In the environs of Algiers alone were destroyed, in 1845, 369 quintals of locusts. It is computed that 400 locusts go to a kilogramme. This gives, then, a total of 14,760,000 insects destroyed. As in this number half were probably females, and as each female lays on an average seventy eggs, the result we arrive at is, that this stopped the production of 516,600,000 larvæ on the territory of Algiers alone. The invasion of locusts which took place in 1866 was as disastrous as that of 1845. It was in the month of April, 1866, that the vanguard of these destructive insects appeared. Debouching through the mountain gorges and through the valleys, into the fertile plains near the coast, they alighted first on the plain of Mitidja and on the Sahel of Algiers. Their mass, at certain points, intercepted the light of the sun, and resembled those whirlwinds of snow which, during the storms of winter, hide the nearest objects from our view. Very soon the cabbages, the oats, the barley, the late wheat, and the market-gardeners' plants, were partly destroyed. In some places the locusts penetrated into the interiors of the houses. By order of the government of Algiers the troops joined the colonists in combating the plague; and the Arabs, when they found that their interests were suffering, rose to lend their aid against the common enemy.
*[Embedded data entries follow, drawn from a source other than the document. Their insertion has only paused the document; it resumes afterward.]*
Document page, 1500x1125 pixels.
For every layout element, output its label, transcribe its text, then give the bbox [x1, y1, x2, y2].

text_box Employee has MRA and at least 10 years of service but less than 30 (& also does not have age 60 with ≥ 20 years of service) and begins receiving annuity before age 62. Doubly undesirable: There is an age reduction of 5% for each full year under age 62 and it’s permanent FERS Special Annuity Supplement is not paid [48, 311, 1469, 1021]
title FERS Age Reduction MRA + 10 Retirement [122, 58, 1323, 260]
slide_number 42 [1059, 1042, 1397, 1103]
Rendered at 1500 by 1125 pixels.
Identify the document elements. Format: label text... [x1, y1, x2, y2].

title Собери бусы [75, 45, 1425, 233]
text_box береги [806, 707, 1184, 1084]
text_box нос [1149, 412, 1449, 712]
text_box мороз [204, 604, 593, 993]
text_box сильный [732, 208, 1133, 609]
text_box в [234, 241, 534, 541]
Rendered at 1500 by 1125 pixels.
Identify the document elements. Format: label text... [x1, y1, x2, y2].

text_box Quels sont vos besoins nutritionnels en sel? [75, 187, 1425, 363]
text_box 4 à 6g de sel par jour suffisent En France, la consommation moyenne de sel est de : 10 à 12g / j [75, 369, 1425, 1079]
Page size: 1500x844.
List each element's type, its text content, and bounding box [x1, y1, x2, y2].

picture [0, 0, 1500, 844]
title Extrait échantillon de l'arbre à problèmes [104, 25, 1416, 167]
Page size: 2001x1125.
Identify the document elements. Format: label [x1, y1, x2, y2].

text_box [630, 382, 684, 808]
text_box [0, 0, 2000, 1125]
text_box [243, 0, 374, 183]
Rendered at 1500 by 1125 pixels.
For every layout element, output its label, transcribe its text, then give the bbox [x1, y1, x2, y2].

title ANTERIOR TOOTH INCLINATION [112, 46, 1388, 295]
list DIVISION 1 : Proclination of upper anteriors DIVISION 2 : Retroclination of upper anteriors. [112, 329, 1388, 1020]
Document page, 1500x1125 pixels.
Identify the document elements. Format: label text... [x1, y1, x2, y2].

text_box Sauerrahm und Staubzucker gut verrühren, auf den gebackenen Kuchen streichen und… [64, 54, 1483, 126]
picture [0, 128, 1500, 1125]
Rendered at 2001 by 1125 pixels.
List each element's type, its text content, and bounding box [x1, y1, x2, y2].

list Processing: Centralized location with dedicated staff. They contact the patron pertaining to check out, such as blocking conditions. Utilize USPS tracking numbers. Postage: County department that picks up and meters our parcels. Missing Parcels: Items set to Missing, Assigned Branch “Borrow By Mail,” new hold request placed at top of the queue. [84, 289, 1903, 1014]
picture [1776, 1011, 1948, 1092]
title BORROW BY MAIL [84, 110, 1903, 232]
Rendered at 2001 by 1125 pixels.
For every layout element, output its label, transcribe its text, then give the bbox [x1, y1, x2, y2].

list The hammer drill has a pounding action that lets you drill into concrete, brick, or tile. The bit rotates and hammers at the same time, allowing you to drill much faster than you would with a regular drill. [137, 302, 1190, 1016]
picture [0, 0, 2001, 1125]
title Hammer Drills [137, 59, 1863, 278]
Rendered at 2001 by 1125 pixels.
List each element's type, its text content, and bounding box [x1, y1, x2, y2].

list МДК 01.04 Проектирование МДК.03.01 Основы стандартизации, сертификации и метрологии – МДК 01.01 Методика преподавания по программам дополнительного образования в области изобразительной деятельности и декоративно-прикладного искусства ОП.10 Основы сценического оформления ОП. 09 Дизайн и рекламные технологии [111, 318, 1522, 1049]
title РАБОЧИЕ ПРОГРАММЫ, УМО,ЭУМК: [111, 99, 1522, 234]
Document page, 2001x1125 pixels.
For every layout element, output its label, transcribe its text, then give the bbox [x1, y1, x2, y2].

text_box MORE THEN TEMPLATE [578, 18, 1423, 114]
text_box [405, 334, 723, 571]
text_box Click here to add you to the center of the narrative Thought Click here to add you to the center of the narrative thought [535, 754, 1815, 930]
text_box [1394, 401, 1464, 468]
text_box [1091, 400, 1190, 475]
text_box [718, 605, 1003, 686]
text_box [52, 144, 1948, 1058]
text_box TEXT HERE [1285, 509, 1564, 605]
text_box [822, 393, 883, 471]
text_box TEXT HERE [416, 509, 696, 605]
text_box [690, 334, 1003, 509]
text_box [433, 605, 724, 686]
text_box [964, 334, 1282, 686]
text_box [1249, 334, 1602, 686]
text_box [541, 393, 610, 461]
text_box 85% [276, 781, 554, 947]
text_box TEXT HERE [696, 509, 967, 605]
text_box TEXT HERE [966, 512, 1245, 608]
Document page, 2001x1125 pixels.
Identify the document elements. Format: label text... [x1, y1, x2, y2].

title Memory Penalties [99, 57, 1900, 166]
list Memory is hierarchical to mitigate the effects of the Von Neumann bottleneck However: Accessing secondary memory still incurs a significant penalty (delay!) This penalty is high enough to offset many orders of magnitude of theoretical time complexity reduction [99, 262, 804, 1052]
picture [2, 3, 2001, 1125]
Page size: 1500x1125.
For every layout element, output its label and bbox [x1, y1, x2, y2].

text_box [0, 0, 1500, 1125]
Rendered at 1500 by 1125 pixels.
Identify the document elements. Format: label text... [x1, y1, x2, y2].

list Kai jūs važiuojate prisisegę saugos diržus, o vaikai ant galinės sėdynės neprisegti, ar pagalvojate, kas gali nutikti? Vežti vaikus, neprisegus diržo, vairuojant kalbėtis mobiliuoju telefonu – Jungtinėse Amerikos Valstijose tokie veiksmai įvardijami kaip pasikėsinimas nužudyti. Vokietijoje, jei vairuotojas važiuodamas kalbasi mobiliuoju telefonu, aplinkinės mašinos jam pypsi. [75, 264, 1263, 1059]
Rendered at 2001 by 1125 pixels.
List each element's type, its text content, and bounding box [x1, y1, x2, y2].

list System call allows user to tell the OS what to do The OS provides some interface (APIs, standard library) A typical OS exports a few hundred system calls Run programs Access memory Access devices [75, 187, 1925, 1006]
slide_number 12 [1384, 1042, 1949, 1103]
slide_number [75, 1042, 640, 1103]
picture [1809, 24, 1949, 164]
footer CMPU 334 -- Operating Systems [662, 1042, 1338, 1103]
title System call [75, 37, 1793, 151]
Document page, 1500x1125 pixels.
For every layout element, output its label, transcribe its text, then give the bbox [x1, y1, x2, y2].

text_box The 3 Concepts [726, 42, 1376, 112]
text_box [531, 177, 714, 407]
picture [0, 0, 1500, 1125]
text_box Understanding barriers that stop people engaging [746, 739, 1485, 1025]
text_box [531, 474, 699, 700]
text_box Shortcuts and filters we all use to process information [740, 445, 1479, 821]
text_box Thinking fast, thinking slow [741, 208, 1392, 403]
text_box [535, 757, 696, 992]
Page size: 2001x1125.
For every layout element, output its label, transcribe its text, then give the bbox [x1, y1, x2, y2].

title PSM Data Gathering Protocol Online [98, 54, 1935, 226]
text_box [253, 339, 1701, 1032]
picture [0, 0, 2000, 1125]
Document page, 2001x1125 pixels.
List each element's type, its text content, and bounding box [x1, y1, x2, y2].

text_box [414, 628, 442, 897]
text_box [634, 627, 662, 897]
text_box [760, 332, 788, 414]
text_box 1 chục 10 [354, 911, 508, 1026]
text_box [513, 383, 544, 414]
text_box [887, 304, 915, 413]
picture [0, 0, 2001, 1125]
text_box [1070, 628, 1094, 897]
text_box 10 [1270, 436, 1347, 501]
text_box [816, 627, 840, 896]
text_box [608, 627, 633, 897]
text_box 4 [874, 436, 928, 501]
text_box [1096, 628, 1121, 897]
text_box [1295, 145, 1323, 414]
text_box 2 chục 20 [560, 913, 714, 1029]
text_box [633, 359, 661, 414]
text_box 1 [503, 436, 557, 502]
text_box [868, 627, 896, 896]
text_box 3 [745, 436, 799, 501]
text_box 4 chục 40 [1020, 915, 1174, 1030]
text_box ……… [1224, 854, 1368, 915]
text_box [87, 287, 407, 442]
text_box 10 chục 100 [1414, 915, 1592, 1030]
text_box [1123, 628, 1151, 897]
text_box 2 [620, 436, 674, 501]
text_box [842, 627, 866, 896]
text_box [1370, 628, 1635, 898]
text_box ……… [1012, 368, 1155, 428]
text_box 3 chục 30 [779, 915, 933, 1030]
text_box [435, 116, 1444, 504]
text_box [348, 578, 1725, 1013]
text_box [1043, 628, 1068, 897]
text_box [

Immense quantities of locusts were destroyed in a few days; but what could human efforts do against these winged multitudes, who escape into space, and only abandon one field to alight in the next?
It was impossible to prevent the fecundation of these insects. The eggs quickly producing innumerable larvæ, the first swarms were very soon not only replaced, but multiplied a hundredfold by a new generation. The young locusts are particularly formidable on account of their voracity. These hungry masses threw themselves upon everything which was left by those which went before them. They choked up the springs, the canals, and the brooks; and it was not without a great deal of trouble that the waters were cleared of these causes of infection. Almost at the same time the provinces of Oran and of Constantine were invaded. At Tlemcen, where within the memory of man locusts had never appeared, the ground was covered with them. At Sidi-bel-Abbes, at Sidi-Brahim, at Mostaganem, they attacked the tobacco, the vines, the fig-tree, and even the olive-trees, in spite of the bitterness of their foliage. At Relizane and at L'Habra they attacked the cotton-fields. The road, 80 kilomètres long, which connects Mostaganem with Mascara, was covered to the whole of its extent.